▶ İncelenecek metin:
- - - - - - -

Hadis bilgini (D. 21 Temmuz 810, Buhara /
Özbekistan – Ö. 31 Ağustos 869, Semerkant). Tam adı Ebu Abdullah Muhammed bin İsmail
bin İbrahim bin el-Mugîre bin Merdezbeh el’Cufî el-Buhârî’dir. Buhara Valisi Yemân el-Cûfi’nin aracılığıyla
Müslüman olmuştur. Buharî’nin babası ve soyu hakkında pek bir bilgimiz yoktur.
Henüz bebekken babası öldüğünden, annesinin terbiyesi altında büyüdü. Küçük
yaşlarda Kuran’ı ezberlemiş ve Arapça
öğrenmişti. Babasından kalan servet onun hiç kimseye muhtaç olmadan ilim
öğrenmesinde yararlı oldu. On bir yaşında hadis (Hz. Muhammed’in sözleri)
öğrenmeye başladı. On altı yaşında annesi ve kardeşi Ahmet’le birlikte hacca
gitti. Annesi ve kardeşi Buhara’ya dönerken, kendisi bilgisini ilerletmek için
Mekke’de kaldı (825).
Yazdığı
ve “Sahih-i Buhari” diye bilinen eser, sonradan “Kütüb-i Sitte” diye anılan dizinin ilk
kitabını oluşturur. 300.000’den fazla hadisi senetleriyle birlikte ezbere bilen
bir bilgin olduğu için “İmâm”, Buharalı olduğu için de kendisine “Buharî”
denilmiş, “İmâm-ı Buharî” adıyla ün yapmıştır. Buharî, İslam dininin en büyük muhaddisi (hadis yorumcusu,
hadis bilgini) sayılır.
Hz.

- - - - - - -

▶ Görev A: Buharî'yi anlatan metinde adı geçen bütün yerleri (şehir ve ülke adlarını) sıralayın.
▶ Görev B: Kayıtlardaki satırları boş satırları atlayarak numaralı liste hâlinde yazın. Resimleri yanıta almayın.
Metin ile kayıtlar ayrı kaynaklardan alınmıştır.

▶ Mevcut kayıtlar:
- - - - - - -

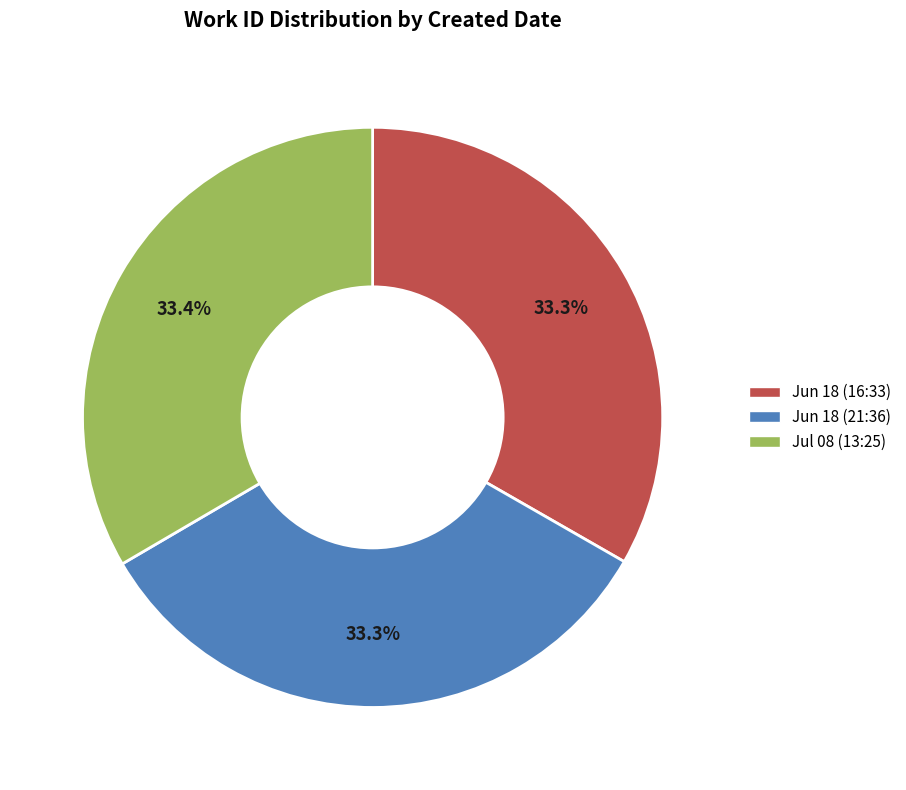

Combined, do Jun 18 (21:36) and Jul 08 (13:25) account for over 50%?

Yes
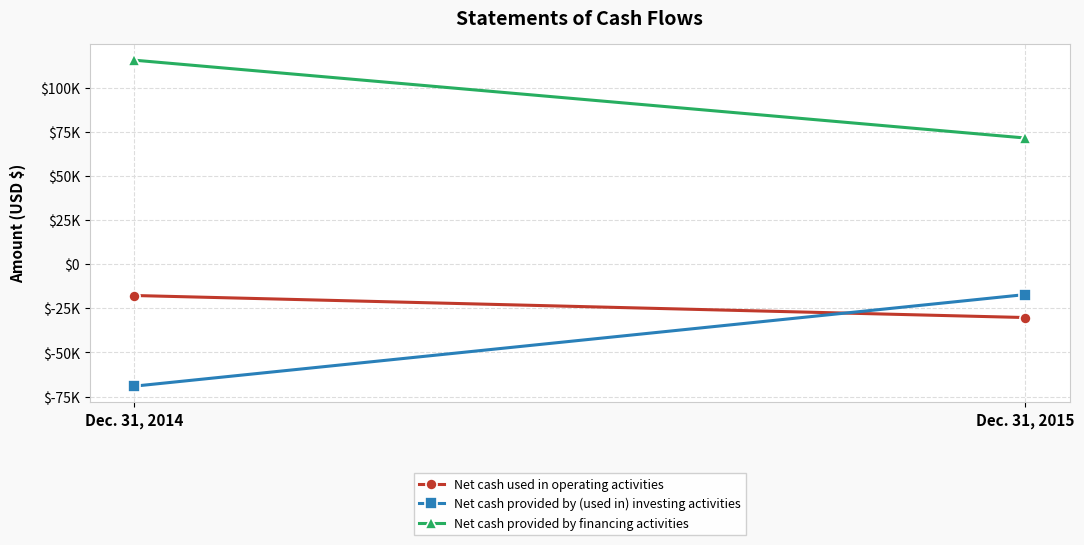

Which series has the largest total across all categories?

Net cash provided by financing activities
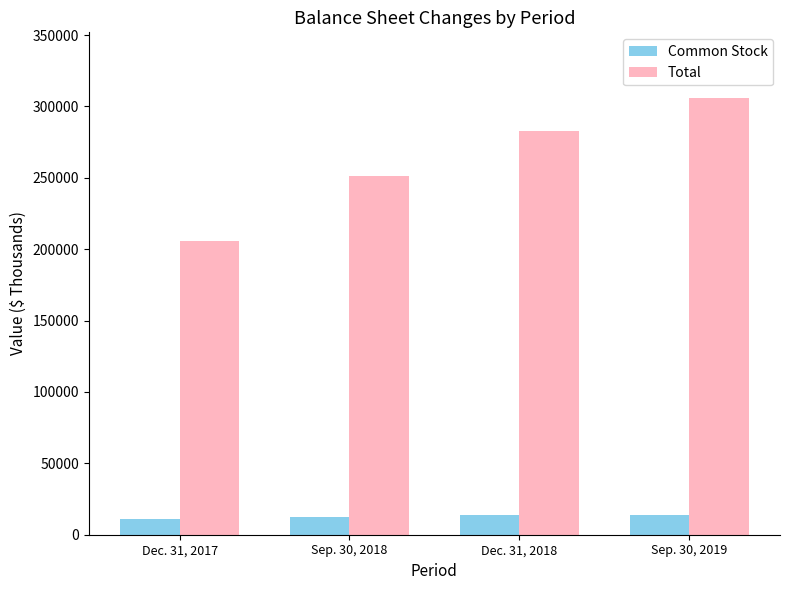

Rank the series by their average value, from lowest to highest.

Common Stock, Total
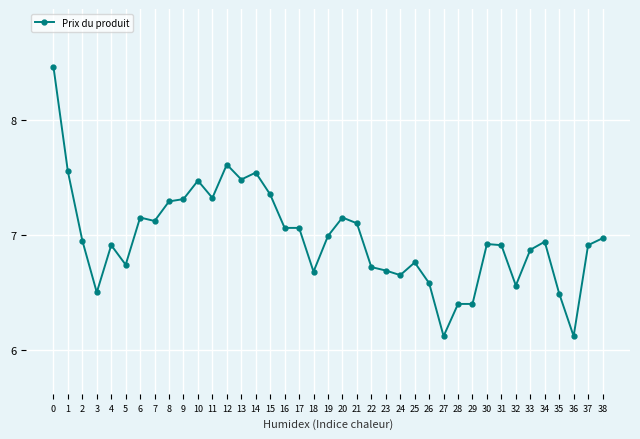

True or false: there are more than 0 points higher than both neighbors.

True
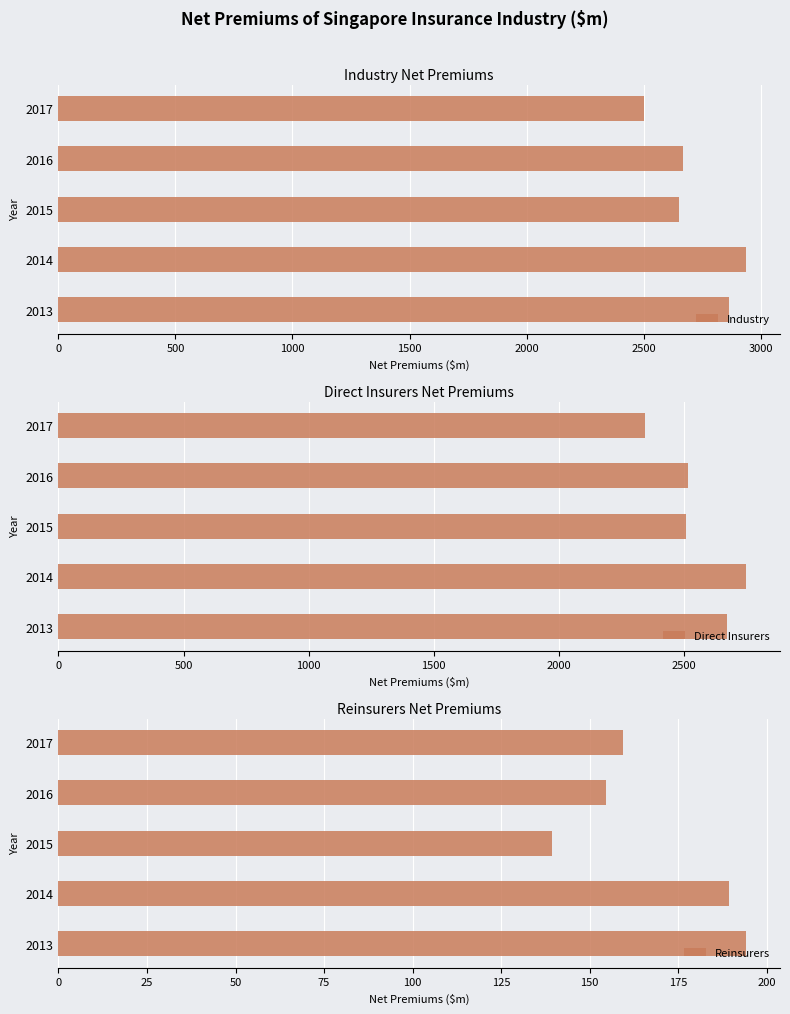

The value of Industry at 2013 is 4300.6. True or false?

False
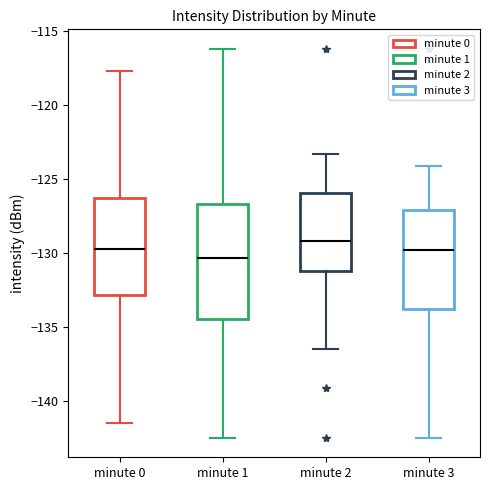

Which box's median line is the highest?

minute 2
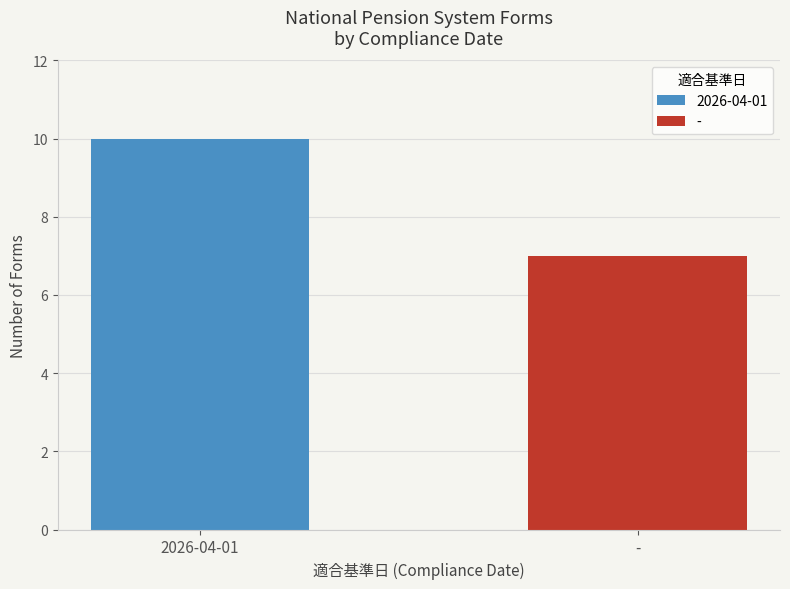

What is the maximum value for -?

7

- - - - - - -

▶ Çözüm A: Buhara, Özbekistan, Semerkant, Mekke

▶ Çözüm B:
1. Combined, do Jun 18 (21:36) and Jul 08 (13:25) account for over 50%?
2. Yes
3. Which series has the largest total across all categories?
4. Net cash provided by financing activities
5. Rank the series by their average value, from lowest to highest.
6. Common Stock, Total
7. True or false: there are more than 0 points higher than both neighbors.
8. True
9. The value of Industry at 2013 is 4300.6. True or false?
10. False
11. Which box's median line is the highest?
12. minute 2
13. What is the maximum value for -?
14. 7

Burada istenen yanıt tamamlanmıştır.